* YOUR ASSIGNMENT *
Copy out the data in full and exactly, passing over the pictures.

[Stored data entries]
+++
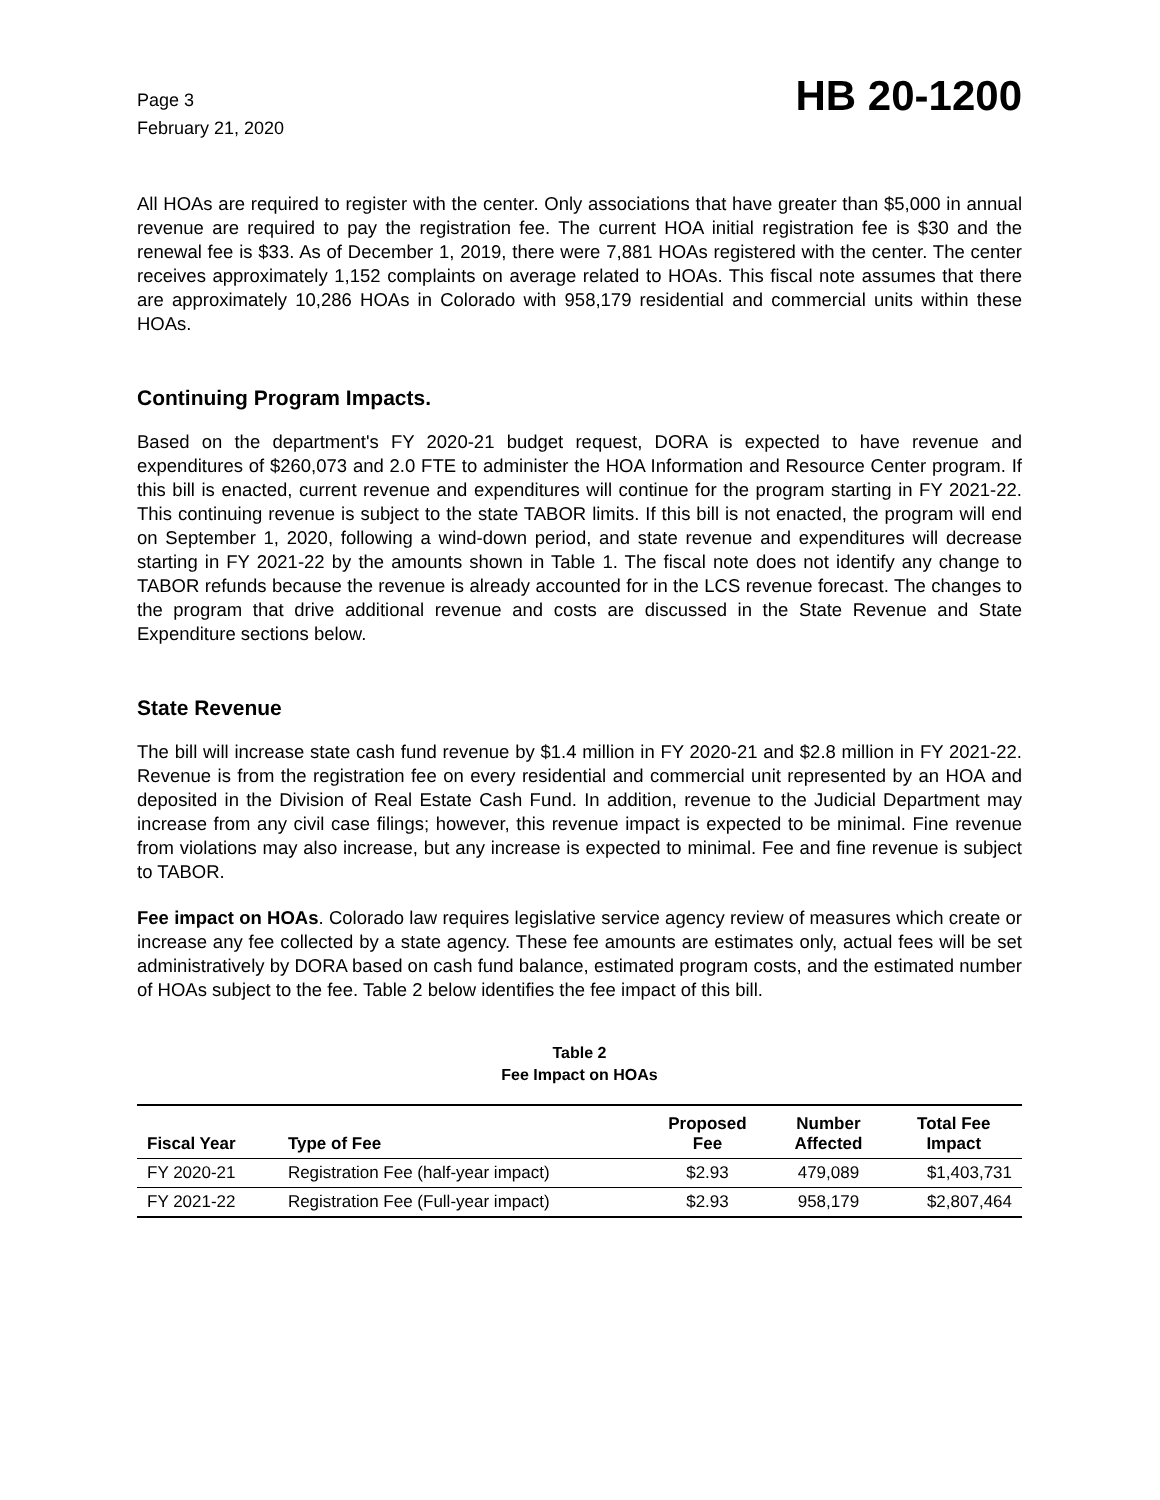Page 3
February 21, 2020
HB 20-1200
All HOAs are required to register with the center. Only associations that have greater than $5,000 in annual revenue are required to pay the registration fee. The current HOA initial registration fee is $30 and the renewal fee is $33. As of December 1, 2019, there were 7,881 HOAs registered with the center. The center receives approximately 1,152 complaints on average related to HOAs. This fiscal note assumes that there are approximately 10,286 HOAs in Colorado with 958,179 residential and commercial units within these HOAs.
Continuing Program Impacts.
Based on the department's FY 2020-21 budget request, DORA is expected to have revenue and expenditures of $260,073 and 2.0 FTE to administer the HOA Information and Resource Center program. If this bill is enacted, current revenue and expenditures will continue for the program starting in FY 2021-22. This continuing revenue is subject to the state TABOR limits. If this bill is not enacted, the program will end on September 1, 2020, following a wind-down period, and state revenue and expenditures will decrease starting in FY 2021-22 by the amounts shown in Table 1. The fiscal note does not identify any change to TABOR refunds because the revenue is already accounted for in the LCS revenue forecast. The changes to the program that drive additional revenue and costs are discussed in the State Revenue and State Expenditure sections below.
State Revenue
The bill will increase state cash fund revenue by $1.4 million in FY 2020-21 and $2.8 million in FY 2021-22. Revenue is from the registration fee on every residential and commercial unit represented by an HOA and deposited in the Division of Real Estate Cash Fund. In addition, revenue to the Judicial Department may increase from any civil case filings; however, this revenue impact is expected to be minimal. Fine revenue from violations may also increase, but any increase is expected to minimal. Fee and fine revenue is subject to TABOR.
Fee impact on HOAs. Colorado law requires legislative service agency review of measures which create or increase any fee collected by a state agency. These fee amounts are estimates only, actual fees will be set administratively by DORA based on cash fund balance, estimated program costs, and the estimated number of HOAs subject to the fee. Table 2 below identifies the fee impact of this bill.
Table 2
Fee Impact on HOAs
| Fiscal Year | Type of Fee | Proposed Fee | Number Affected | Total Fee Impact |
| --- | --- | --- | --- | --- |
| FY 2020-21 | Registration Fee (half-year impact) | $2.93 | 479,089 | $1,403,731 |
| FY 2021-22 | Registration Fee (Full-year impact) | $2.93 | 958,179 | $2,807,464 |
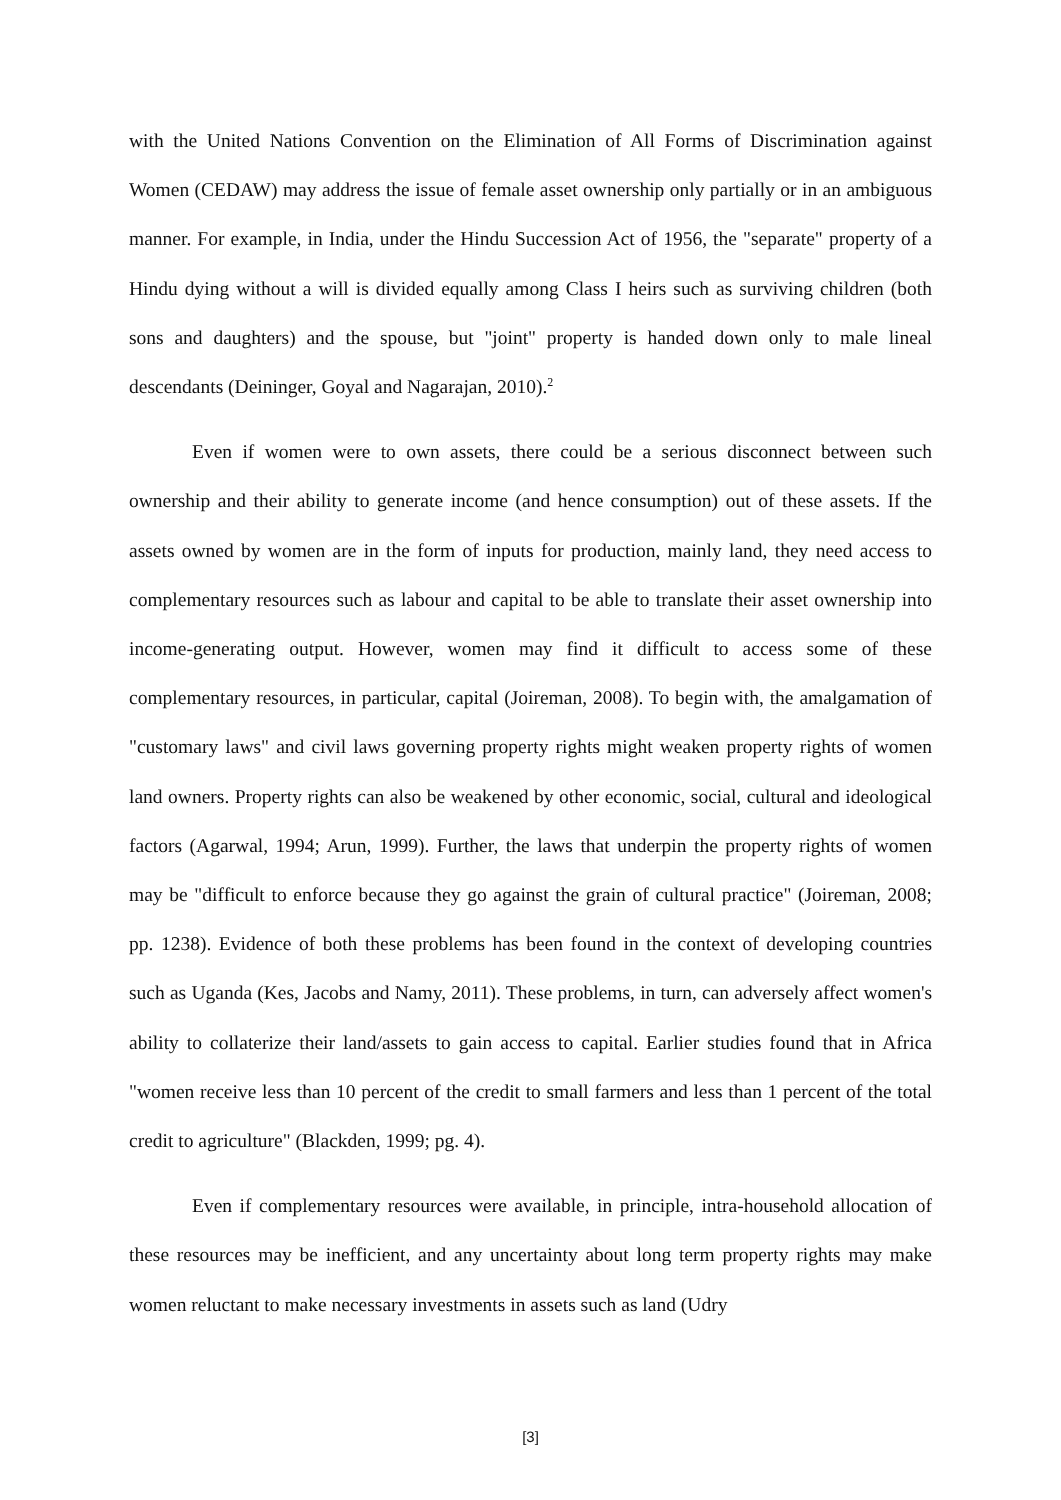with the United Nations Convention on the Elimination of All Forms of Discrimination against Women (CEDAW) may address the issue of female asset ownership only partially or in an ambiguous manner. For example, in India, under the Hindu Succession Act of 1956, the "separate" property of a Hindu dying without a will is divided equally among Class I heirs such as surviving children (both sons and daughters) and the spouse, but "joint" property is handed down only to male lineal descendants (Deininger, Goyal and Nagarajan, 2010).<sup>2</sup>
Even if women were to own assets, there could be a serious disconnect between such ownership and their ability to generate income (and hence consumption) out of these assets. If the assets owned by women are in the form of inputs for production, mainly land, they need access to complementary resources such as labour and capital to be able to translate their asset ownership into income-generating output. However, women may find it difficult to access some of these complementary resources, in particular, capital (Joireman, 2008). To begin with, the amalgamation of "customary laws" and civil laws governing property rights might weaken property rights of women land owners. Property rights can also be weakened by other economic, social, cultural and ideological factors (Agarwal, 1994; Arun, 1999). Further, the laws that underpin the property rights of women may be "difficult to enforce because they go against the grain of cultural practice" (Joireman, 2008; pp. 1238). Evidence of both these problems has been found in the context of developing countries such as Uganda (Kes, Jacobs and Namy, 2011). These problems, in turn, can adversely affect women's ability to collaterize their land/assets to gain access to capital. Earlier studies found that in Africa "women receive less than 10 percent of the credit to small farmers and less than 1 percent of the total credit to agriculture" (Blackden, 1999; pg. 4).
Even if complementary resources were available, in principle, intra-household allocation of these resources may be inefficient, and any uncertainty about long term property rights may make women reluctant to make necessary investments in assets such as land (Udry
[3]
+++
* ANSWER TO THIS EXERCISE *
Page 3
February 21, 2020
HB 20-1200
All HOAs are required to register with the center. Only associations that have greater than $5,000 in annual revenue are required to pay the registration fee. The current HOA initial registration fee is $30 and the renewal fee is $33. As of December 1, 2019, there were 7,881 HOAs registered with the center. The center receives approximately 1,152 complaints on average related to HOAs. This fiscal note assumes that there are approximately 10,286 HOAs in Colorado with 958,179 residential and commercial units within these HOAs.
Continuing Program Impacts.
Based on the department's FY 2020-21 budget request, DORA is expected to have revenue and expenditures of $260,073 and 2.0 FTE to administer the HOA Information and Resource Center program. If this bill is enacted, current revenue and expenditures will continue for the program starting in FY 2021-22. This continuing revenue is subject to the state TABOR limits. If this bill is not enacted, the program will end on September 1, 2020, following a wind-down period, and state revenue and expenditures will decrease starting in FY 2021-22 by the amounts shown in Table 1. The fiscal note does not identify any change to TABOR refunds because the revenue is already accounted for in the LCS revenue forecast. The changes to the program that drive additional revenue and costs are discussed in the State Revenue and State Expenditure sections below.
State Revenue
The bill will increase state cash fund revenue by $1.4 million in FY 2020-21 and $2.8 million in FY 2021-22. Revenue is from the registration fee on every residential and commercial unit represented by an HOA and deposited in the Division of Real Estate Cash Fund. In addition, revenue to the Judicial Department may increase from any civil case filings; however, this revenue impact is expected to be minimal. Fine revenue from violations may also increase, but any increase is expected to minimal. Fee and fine revenue is subject to TABOR.
Fee impact on HOAs. Colorado law requires legislative service agency review of measures which create or increase any fee collected by a state agency. These fee amounts are estimates only, actual fees will be set administratively by DORA based on cash fund balance, estimated program costs, and the estimated number of HOAs subject to the fee. Table 2 below identifies the fee impact of this bill.
Table 2
Fee Impact on HOAs
| Fiscal Year | Type of Fee | Proposed Fee | Number Affected | Total Fee Impact |
| --- | --- | --- | --- | --- |
| FY 2020-21 | Registration Fee (half-year impact) | $2.93 | 479,089 | $1,403,731 |
| FY 2021-22 | Registration Fee (Full-year impact) | $2.93 | 958,179 | $2,807,464 |
with the United Nations Convention on the Elimination of All Forms of Discrimination against Women (CEDAW) may address the issue of female asset ownership only partially or in an ambiguous manner. For example, in India, under the Hindu Succession Act of 1956, the "separate" property of a Hindu dying without a will is divided equally among Class I heirs such as surviving children (both sons and daughters) and the spouse, but "joint" property is handed down only to male lineal descendants (Deininger, Goyal and Nagarajan, 2010).<sup>2</sup>
Even if women were to own assets, there could be a serious disconnect between such ownership and their ability to generate income (and hence consumption) out of these assets. If the assets owned by women are in the form of inputs for production, mainly land, they need access to complementary resources such as labour and capital to be able to translate their asset ownership into income-generating output. However, women may find it difficult to access some of these complementary resources, in particular, capital (Joireman, 2008). To begin with, the amalgamation of "customary laws" and civil laws governing property rights might weaken property rights of women land owners. Property rights can also be weakened by other economic, social, cultural and ideological factors (Agarwal, 1994; Arun, 1999). Further, the laws that underpin the property rights of women may be "difficult to enforce because they go against the grain of cultural practice" (Joireman, 2008; pp. 1238). Evidence of both these problems has been found in the context of developing countries such as Uganda (Kes, Jacobs and Namy, 2011). These problems, in turn, can adversely affect women's ability to collaterize their land/assets to gain access to capital. Earlier studies found that in Africa "women receive less than 10 percent of the credit to small farmers and less than 1 percent of the total credit to agriculture" (Blackden, 1999; pg. 4).
Even if complementary resources were available, in principle, intra-household allocation of these resources may be inefficient, and any uncertainty about long term property rights may make women reluctant to make necessary investments in assets such as land (Udry
[3]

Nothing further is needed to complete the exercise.